German politician (born 1971)

Nicole Katharina Ehlers (born 1971) is a German politician and foreign language correspondent who has served as the sole Alternative for Germany (AfD) member on the city council of Boizenburg since the 2024 local elections in Mecklenburg-Vorpommern. She was elected to the Landtag of Mecklenburg-Vorpommern during the 2026 state election, securing her seat via the party list.

== Political career ==

=== Local politics ===
Ehlers had previously been a member of the Social Democratic Party of Germany (SPD) until leaving in favour of the Alternative for Germany (AfD) in 2015. Her reasoning for switching to the AfD, she explained, were personal experiences with refugees and that her previous party, the SPD, was unwilling to highlight the negative sides of immigration. Initially active in the Hamburg chapter of the AfD, Ehlers was selected to stand as a candidate in the 2019 Bergedorf borough election but did not end up doing so due to her move to Boizenburg.

In Boizenburg, Ehlers stood as the sole AfD candidate for the 2024 city council election during which she won 18.40% or 2,755 votes, second place after the Christian Democratic Union and awarding the AfD five seats in the council; as Ehlers as the only AfD candidate however, this outcome resulted in the council's size shrinking by 4 seats.

During her tenure in the council, she has been criticized for contacts to members of the Ludwigslust-Parchim–wide voter group Home and Identity (HuI) which is related to The Homeland (formerly NPD). While other city council members have described such contacts as an expression of her far-right positions, Ehlers has countered this by arguing for open discussion and basic courtesy for all in the political arena.

On 2 May 2026, Ehlers opened an AfD branch office in Boizenburg. The opening ceremony was attended by MdL Jan-Phillip Tadsen and a counter-protest of around 40 people.

Ehlers is a committee member of the AfD district branch in Ludwigslust-Parchim.
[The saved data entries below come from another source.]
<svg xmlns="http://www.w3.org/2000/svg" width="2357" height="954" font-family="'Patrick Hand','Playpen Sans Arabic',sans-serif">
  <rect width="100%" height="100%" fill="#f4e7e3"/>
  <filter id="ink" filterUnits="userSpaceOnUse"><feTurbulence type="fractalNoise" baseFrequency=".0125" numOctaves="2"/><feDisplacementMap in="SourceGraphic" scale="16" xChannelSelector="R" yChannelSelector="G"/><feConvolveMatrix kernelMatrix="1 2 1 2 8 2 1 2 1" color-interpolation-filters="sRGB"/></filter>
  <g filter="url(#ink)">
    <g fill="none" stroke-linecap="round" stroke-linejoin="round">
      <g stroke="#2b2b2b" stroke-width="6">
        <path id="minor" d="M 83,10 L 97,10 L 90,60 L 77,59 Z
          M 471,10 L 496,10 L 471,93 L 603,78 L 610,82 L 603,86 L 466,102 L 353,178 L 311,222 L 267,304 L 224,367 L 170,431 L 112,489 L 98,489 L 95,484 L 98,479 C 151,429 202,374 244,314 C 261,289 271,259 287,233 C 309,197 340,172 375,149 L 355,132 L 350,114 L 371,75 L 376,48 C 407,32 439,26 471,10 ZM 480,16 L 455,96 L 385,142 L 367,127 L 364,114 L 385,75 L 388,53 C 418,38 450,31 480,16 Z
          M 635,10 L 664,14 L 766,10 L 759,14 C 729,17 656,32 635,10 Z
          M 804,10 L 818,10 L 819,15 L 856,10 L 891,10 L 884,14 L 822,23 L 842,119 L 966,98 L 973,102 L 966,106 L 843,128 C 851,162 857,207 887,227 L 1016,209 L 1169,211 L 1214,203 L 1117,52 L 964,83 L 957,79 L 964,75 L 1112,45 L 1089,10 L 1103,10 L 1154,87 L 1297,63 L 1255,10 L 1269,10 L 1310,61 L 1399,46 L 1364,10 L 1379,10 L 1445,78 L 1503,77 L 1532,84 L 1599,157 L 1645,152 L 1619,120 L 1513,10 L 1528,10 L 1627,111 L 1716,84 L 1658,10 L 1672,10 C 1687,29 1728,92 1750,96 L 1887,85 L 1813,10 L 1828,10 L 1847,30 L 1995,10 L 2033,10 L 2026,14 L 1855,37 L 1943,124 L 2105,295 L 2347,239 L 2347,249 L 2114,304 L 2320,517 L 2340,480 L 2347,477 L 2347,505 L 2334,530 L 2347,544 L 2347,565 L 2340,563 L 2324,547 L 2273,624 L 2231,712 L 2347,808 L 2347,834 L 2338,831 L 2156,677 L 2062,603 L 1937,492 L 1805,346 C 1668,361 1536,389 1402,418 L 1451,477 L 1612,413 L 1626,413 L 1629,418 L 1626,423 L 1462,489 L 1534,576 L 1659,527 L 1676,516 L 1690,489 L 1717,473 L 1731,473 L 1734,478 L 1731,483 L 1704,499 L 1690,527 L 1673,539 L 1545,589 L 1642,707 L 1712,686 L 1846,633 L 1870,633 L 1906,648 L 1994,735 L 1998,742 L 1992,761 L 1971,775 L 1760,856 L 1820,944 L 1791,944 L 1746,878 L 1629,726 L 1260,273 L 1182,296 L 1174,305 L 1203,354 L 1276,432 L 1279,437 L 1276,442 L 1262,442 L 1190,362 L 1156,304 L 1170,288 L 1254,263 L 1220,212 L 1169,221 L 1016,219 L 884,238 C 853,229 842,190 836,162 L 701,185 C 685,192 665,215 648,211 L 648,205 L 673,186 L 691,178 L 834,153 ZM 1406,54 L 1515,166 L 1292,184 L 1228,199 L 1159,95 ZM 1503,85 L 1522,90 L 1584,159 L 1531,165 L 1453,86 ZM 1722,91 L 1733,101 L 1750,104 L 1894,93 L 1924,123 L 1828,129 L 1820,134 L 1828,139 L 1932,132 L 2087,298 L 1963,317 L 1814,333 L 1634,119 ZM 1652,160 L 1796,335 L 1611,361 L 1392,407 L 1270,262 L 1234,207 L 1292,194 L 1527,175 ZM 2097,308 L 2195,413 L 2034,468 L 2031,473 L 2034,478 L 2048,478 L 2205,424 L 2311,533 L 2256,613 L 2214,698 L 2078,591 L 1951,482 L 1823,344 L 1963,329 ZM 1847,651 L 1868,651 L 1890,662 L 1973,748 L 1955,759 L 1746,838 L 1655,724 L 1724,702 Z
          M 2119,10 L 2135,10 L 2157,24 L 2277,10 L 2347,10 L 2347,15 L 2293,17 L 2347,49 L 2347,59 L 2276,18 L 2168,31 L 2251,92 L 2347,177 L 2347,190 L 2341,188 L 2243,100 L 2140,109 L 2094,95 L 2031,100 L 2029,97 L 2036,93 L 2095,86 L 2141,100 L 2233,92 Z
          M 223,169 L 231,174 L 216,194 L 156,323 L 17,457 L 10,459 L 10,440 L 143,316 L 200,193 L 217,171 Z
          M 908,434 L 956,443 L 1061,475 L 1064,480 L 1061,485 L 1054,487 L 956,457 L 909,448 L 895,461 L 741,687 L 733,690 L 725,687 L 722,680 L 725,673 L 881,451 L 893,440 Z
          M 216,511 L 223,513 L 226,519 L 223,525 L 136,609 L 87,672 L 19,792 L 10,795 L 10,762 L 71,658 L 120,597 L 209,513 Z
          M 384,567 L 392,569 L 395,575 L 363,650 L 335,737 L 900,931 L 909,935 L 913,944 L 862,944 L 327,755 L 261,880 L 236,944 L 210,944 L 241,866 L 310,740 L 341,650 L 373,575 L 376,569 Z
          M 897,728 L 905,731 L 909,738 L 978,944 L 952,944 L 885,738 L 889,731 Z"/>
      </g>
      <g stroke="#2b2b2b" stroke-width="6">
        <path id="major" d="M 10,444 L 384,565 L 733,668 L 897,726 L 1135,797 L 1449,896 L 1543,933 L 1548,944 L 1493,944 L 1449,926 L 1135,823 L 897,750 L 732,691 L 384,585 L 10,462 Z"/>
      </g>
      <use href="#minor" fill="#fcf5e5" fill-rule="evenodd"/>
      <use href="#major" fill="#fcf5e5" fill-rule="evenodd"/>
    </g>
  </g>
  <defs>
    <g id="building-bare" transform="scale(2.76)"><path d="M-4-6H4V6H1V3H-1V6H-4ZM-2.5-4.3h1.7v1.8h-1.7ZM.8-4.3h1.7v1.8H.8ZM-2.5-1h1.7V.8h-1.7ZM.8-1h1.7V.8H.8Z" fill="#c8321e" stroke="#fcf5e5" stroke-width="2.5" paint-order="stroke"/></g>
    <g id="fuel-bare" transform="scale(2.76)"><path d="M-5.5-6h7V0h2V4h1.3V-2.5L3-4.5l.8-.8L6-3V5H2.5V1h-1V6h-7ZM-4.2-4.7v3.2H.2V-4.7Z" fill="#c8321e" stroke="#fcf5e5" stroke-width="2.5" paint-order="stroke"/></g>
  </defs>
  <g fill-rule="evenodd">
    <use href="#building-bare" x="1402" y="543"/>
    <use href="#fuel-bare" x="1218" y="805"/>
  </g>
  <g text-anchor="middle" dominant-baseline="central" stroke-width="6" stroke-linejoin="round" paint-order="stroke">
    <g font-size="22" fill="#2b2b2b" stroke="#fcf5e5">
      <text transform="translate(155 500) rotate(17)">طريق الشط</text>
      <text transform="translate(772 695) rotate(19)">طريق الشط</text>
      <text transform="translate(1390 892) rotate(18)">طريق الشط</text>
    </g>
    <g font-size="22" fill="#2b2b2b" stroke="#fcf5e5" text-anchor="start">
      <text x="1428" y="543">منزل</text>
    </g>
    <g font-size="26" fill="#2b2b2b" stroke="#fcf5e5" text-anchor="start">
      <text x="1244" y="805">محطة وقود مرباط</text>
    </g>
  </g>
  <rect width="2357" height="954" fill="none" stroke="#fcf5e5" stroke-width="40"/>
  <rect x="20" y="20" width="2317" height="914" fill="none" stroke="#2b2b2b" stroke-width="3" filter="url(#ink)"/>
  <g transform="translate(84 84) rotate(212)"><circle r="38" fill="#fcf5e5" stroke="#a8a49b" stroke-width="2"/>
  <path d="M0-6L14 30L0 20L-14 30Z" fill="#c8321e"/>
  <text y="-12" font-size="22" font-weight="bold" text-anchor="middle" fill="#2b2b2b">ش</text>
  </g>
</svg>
=== Candidacy for the Landtag ===
Ahead of the 2026 Mecklenburg-Vorpommern state election, Ehlers was selected as the constituency candidate in Ludwigslust-Parchim I as well as being placed 14th on the state electoral list of the AfD. While she lost the constituency to Till Backhaus of the Social Democratic Party, receiving 14.8% to his 51.5% of the first vote, Ehlers entered parliament via her placement on the party list.

== Views ==
While Ehlers is critical of current refugee policies, she's not, in principle, opposed to taking in refugees. Ehlers does however argue that they must conform to Germany's laws and values, with her opposing the idea of a generalized Remigration. Ehlers has criticized that the AfD doesn't focus enough on animal and environmental welfare, noting her interest in healthy and vegetarian nutrition. Before her election to the Boizenburg city council in 2024, Ehlers emphasized that she opposes "hate and incitement from both sides".

== Personal life ==
As of 2026, Ehlers has been vegetarian for 15 years. She has two children and describes herself as spiritual.

Ehlers has lived in Boizenburg since 2016, moving there from her birthplace Hamburg.